The most hardcore pirates rarely feel the need to justify their consumption habits. For those who are a little less militant, reasons to pirate are in plentiful supply.
Whether it’s availability, price, inconvenience, not enough choice, or too many choices, there always a reason for piracy being the more attractive offer.
For their part, opponents often dismiss these reasons as convenient excuses, places to hide while defending what some believe is straightforward theft. Take the same stance against a 3pm blackout ‘excuse’ and the argument quickly hits a dead end.
Reason’s Big Brother: Justification
The 3pm blackout refers to the period when broadcasters such as SKY cannot broadcast live football to fans in the UK.

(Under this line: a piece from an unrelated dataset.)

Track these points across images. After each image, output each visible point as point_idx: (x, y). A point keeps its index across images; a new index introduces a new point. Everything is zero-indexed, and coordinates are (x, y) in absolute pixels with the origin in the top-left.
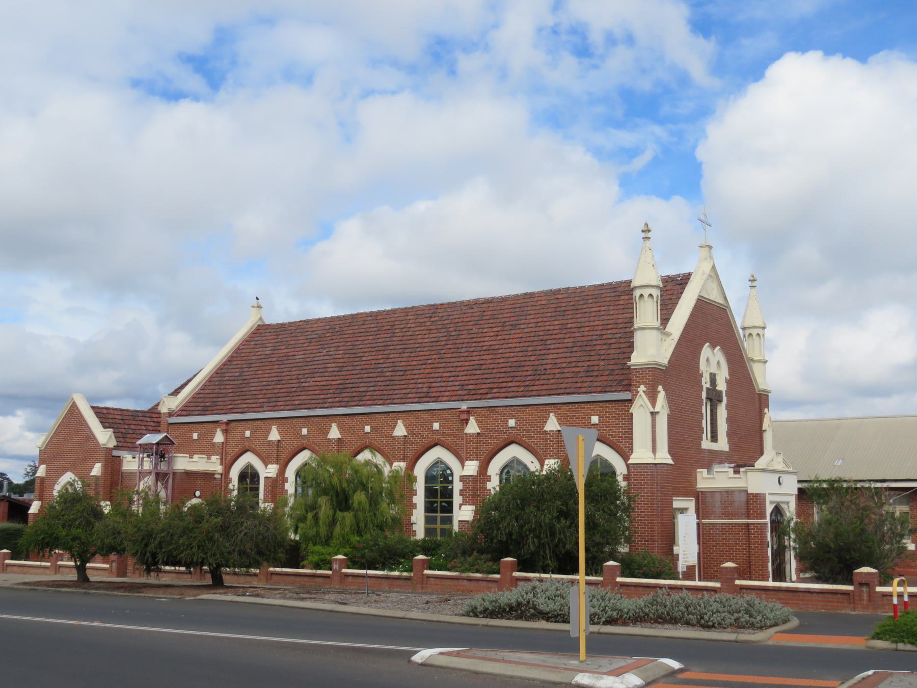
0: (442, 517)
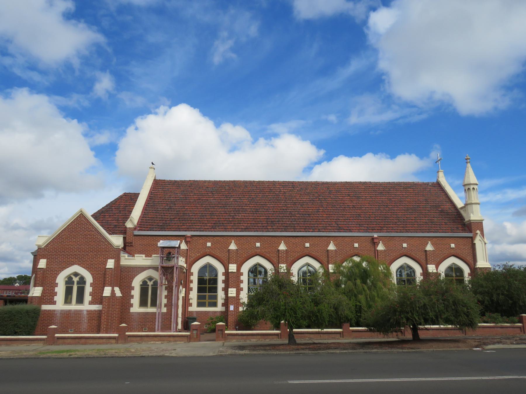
0: (209, 295)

Running from 2.45pm until 5.15pm on Saturdays, the ‘closed period’ was originally put in place to ensure that the draw of major games on TV couldn’t deprive clubs in lower leagues of their significantly smaller audiences.
Support for ‘grassroots’ football may at times be presented as benevolent, charitable even, but a failure to nurture home-grown talent risks reliance on expensive imports later down the road. Short-term ‘gains’ for not reinvesting money back into the game would’ve been worth around £170 million to the Football Association according to its last set of accounts.
Grassroots engagement, not to mention engaging the entire country in football, generation after generation, is fundamental to ensuring healthy match attendances at every level; that leads to lucrative broadcasting rights upon which the ecosystem relies.
The 3pm blackout protects all of that, at the expense of locking all clubs out of a local live broadcasting market, in which they could enjoy exclusivity. Yet through artificial restriction that prohibits the existence of a potentially lucrative market, fans happy to hand over their cash have become increasingly frustrated.
Less invested fans in overseas markets are not only free to watch matches during the blackout, they do so legally at a fraction of the prices charged in the UK generally.
So, if no money is made from UK fans during the blackout, piracy could be viewed as not just a reasonable option, but a logical common sense alternative.
Can IPTV pirates offering 3pm matches hurt a market that doesn’t even exist? And when fans watch matches, is that still straightforward theft from the Premier League, for example, and if so, what exactly are they being deprived of?
“We Run On English Football Time”
For the clearest example yet that exploiting a market that doesn’t exist is a serious crime in the UK, look no further than pirate IPTV service Flawless TV.
After its operator quipped that the Flawless team “run on English football time” and it was privately recognized that the 3pm blackout was great for business, criminal prosecutions concluded that rights can’t be exploited without first obtaining permission from the rightsholder.
Excuses, reasons, and justification ultimately proved no match for custodial sentences totaling more than 30 years which in practical terms, failed to solve the problem. Pirates don’t just exploit artificial restrictions, they thrive on them. If there was a gap in the market, it didn’t stay that way for long.
Light at the End of the Tunnel
Speaking to the press at Sky’s Premier League launch event this week, Sky Sports chief Jonathan Licht added momentum to what some believe is the beginning of the end for football’s 3pm TV ‘blackout’.
“There’s clearly a direction of travel and lots of conversation about Saturday 3pms, and I think that will perhaps increase as we go through this cycle,” Licht said. “It’s a conversation that’s coming.”
Talking is clearly important but admitting that a problem exists should make the conversation a little less complicated. This week, Licht effectively admitted that the restriction fuels piracy, arguably football’s biggest problem.
“It’s fair to say that 3pms have been a point for piracy coming into this market from various places,” he said.
Piracy Profits From Exclusivity
Some might argue that refusal to serve an exclusive market is why exclusive markets shouldn’t be allowed to exist. That’s a whole new conversation but purely from the perspective of loyal fans, it actually does something far worse; it provides unrivaled justification for piracy and a gateway to even more.
When fans offer their money and it’s refused year after year, pirate subscriptions and web-based streaming sites don’t just solve the 3pm Saturday problem, they continue to work all week.
“There’s a real concern that despite the illegality and links to organized crime, [piracy] has been normalized. That’s dangerous for everyone, the industry and rights holders,” Licht said. So what can be done?
“It’s all of our responsibility in the industry to tackle piracy, whether that’s lobbying big tech or engaging government,” Licht said.
Controversial, perhaps, but is listening to the fans still an option?